Rzadkie są sytuacje, kiedy komukolwiek zależy na niskim kursie akcji jakiejś spółki (np. rozwód i podział majątku - za wycenę trzeba zapłacić cashem z kieszeni).
Natomiast dużo częstsze, że właściciele i zarządzający mają interes gdzie indziej ulokowany niż akcjonariusze - na przykład ich wynagrodzenie nie jest powiązane ze wzrostem wartości, etc. Stąd też podejmowane decyzje niekoniecznie muszą służyć podmiotowi, na którego rzecz pracują.

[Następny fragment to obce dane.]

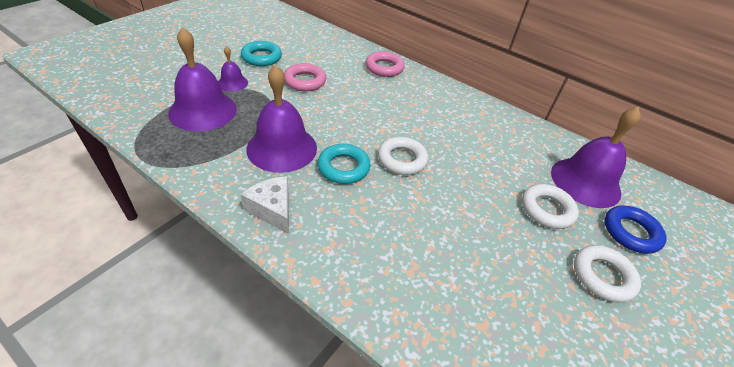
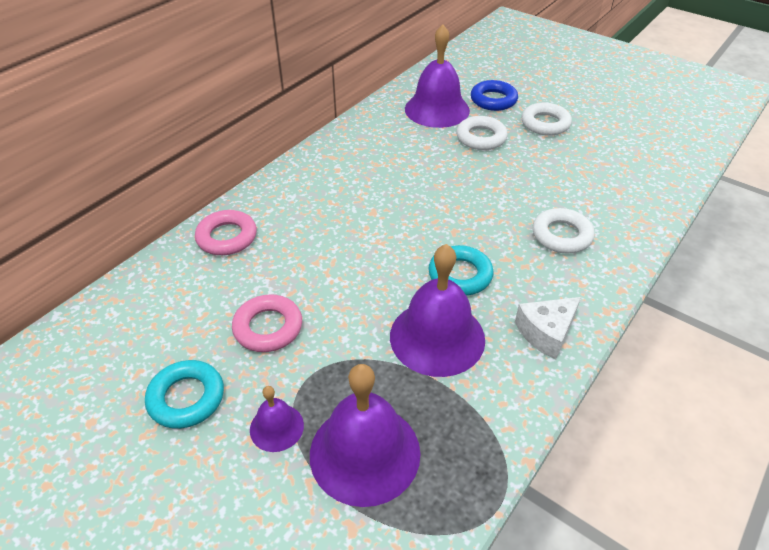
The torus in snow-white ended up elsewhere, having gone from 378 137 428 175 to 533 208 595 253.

Tyle teorii. Ja tak postrzegam w wypadku Jupitera granie na niemal przypadkowych akcjach.
Zobacz portfel:
www.stockwatch.pl/inwestor/Jup...Fundamentalnym błędem jest też dla mnie wejście w segment mediów drukowanych, choć nie wiem dokładnie, z których pieniędzy zostało to zapłacone i będzie dalej finansowane.

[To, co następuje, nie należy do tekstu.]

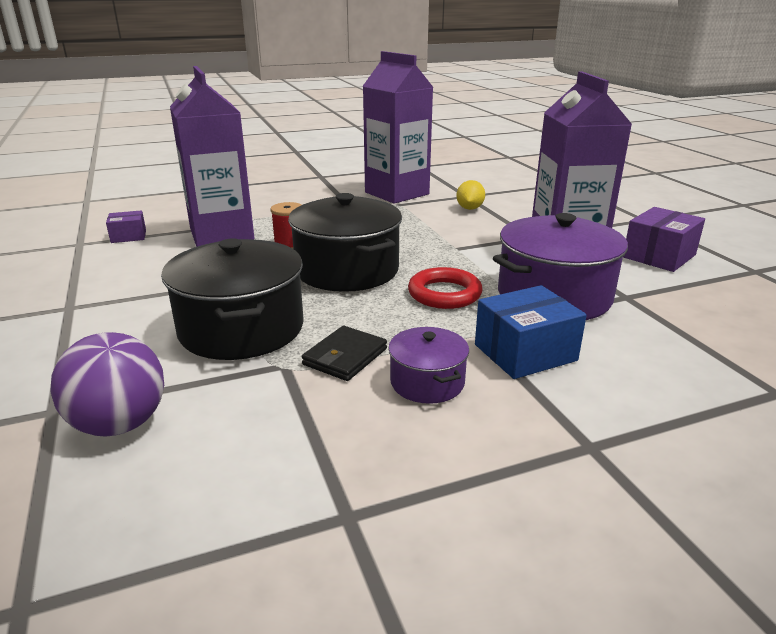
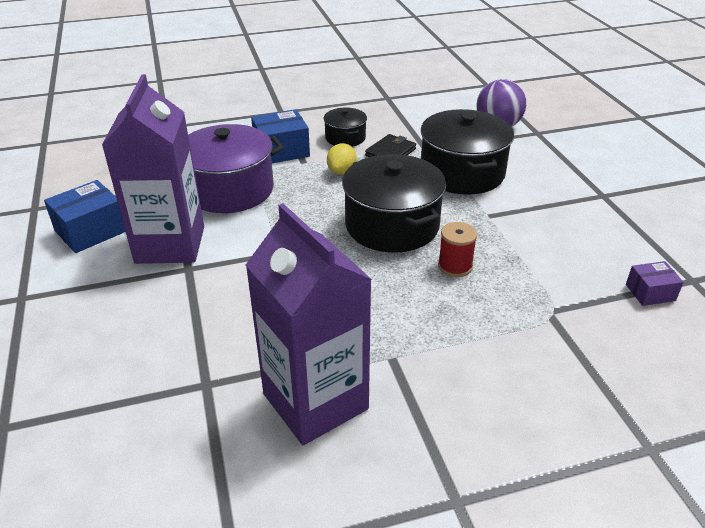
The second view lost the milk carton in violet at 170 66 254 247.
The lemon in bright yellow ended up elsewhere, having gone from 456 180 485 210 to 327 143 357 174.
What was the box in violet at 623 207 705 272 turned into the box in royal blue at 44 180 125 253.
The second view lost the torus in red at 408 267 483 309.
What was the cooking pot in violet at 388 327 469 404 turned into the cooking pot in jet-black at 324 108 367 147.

Aktywa Jupitera to w przeważającej części KCI Krowodrza, wyceniona optymistycznie. Ale nawet likwidacyjnie spółka jest warta ze 2x tyle niż jej aktualny kurs. Który, swoją drogą, leci w otchłań. Spółka ma zadatki na ogromne wybicie, ale pierwszy opór to jakieś 1,58, drugi znacznie niżej. Warto mieć kasę w pogotowiu, ale nie warto się spieszyć z zakupem.
Czy makler podał warunki wejścia i wyjścia, poziom SL'a?